** Material provided follows **

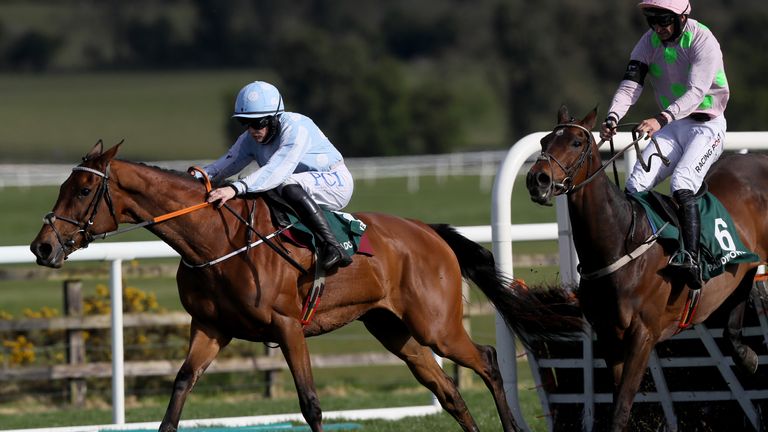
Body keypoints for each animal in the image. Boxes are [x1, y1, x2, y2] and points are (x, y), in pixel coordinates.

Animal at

** End of Material provided **
** Material provided follows **

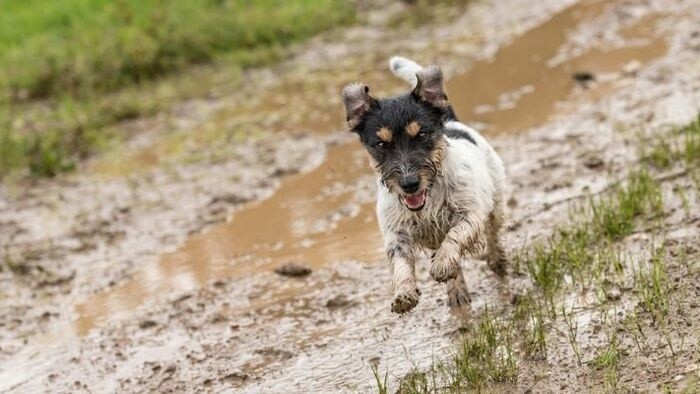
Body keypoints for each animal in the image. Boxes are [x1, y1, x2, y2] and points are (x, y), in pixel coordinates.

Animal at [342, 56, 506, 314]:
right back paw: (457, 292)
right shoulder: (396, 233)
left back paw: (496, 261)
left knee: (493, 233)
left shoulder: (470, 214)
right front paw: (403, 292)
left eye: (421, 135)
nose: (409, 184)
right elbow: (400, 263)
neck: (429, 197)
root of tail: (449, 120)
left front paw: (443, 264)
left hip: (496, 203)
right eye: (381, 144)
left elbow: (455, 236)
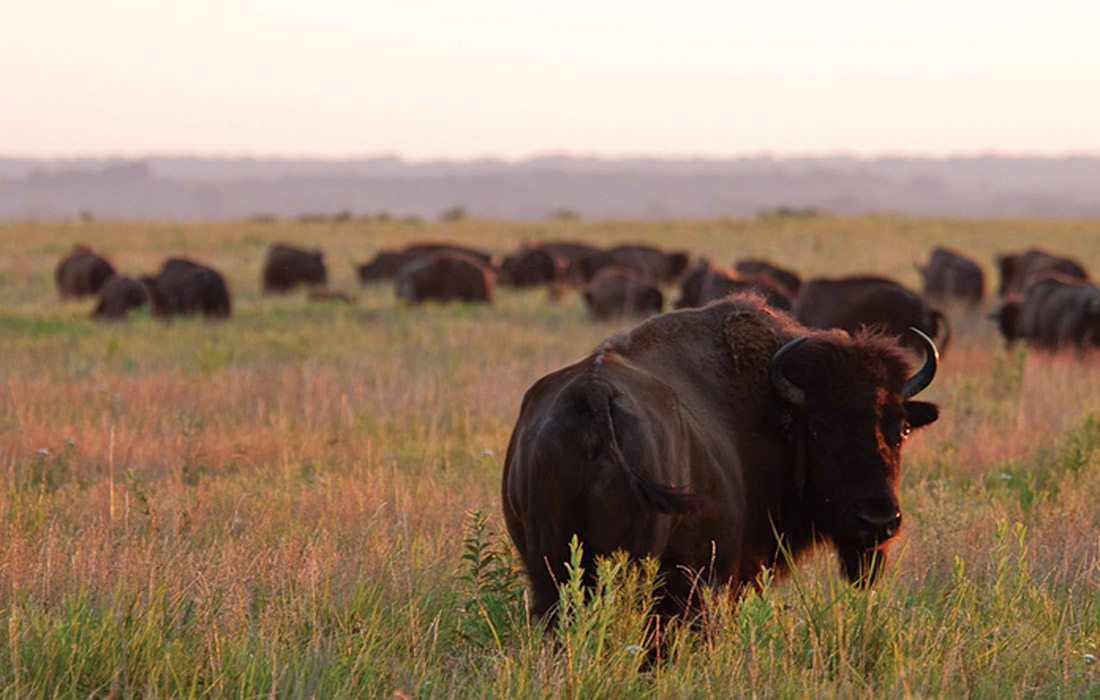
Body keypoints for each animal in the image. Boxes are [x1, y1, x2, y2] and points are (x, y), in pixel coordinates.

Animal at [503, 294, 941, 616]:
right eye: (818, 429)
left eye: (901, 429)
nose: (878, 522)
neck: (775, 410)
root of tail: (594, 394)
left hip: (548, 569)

** End of Material provided **

*Exercise prompt*
From the data above, copy each line with the string "left" in it.

*Output*
left back paw: (496, 261)
left knee: (493, 233)
left shoulder: (470, 214)
left eye: (421, 135)
left front paw: (443, 264)
left hip: (496, 203)
left elbow: (455, 236)
left eye: (901, 429)
left hip: (548, 569)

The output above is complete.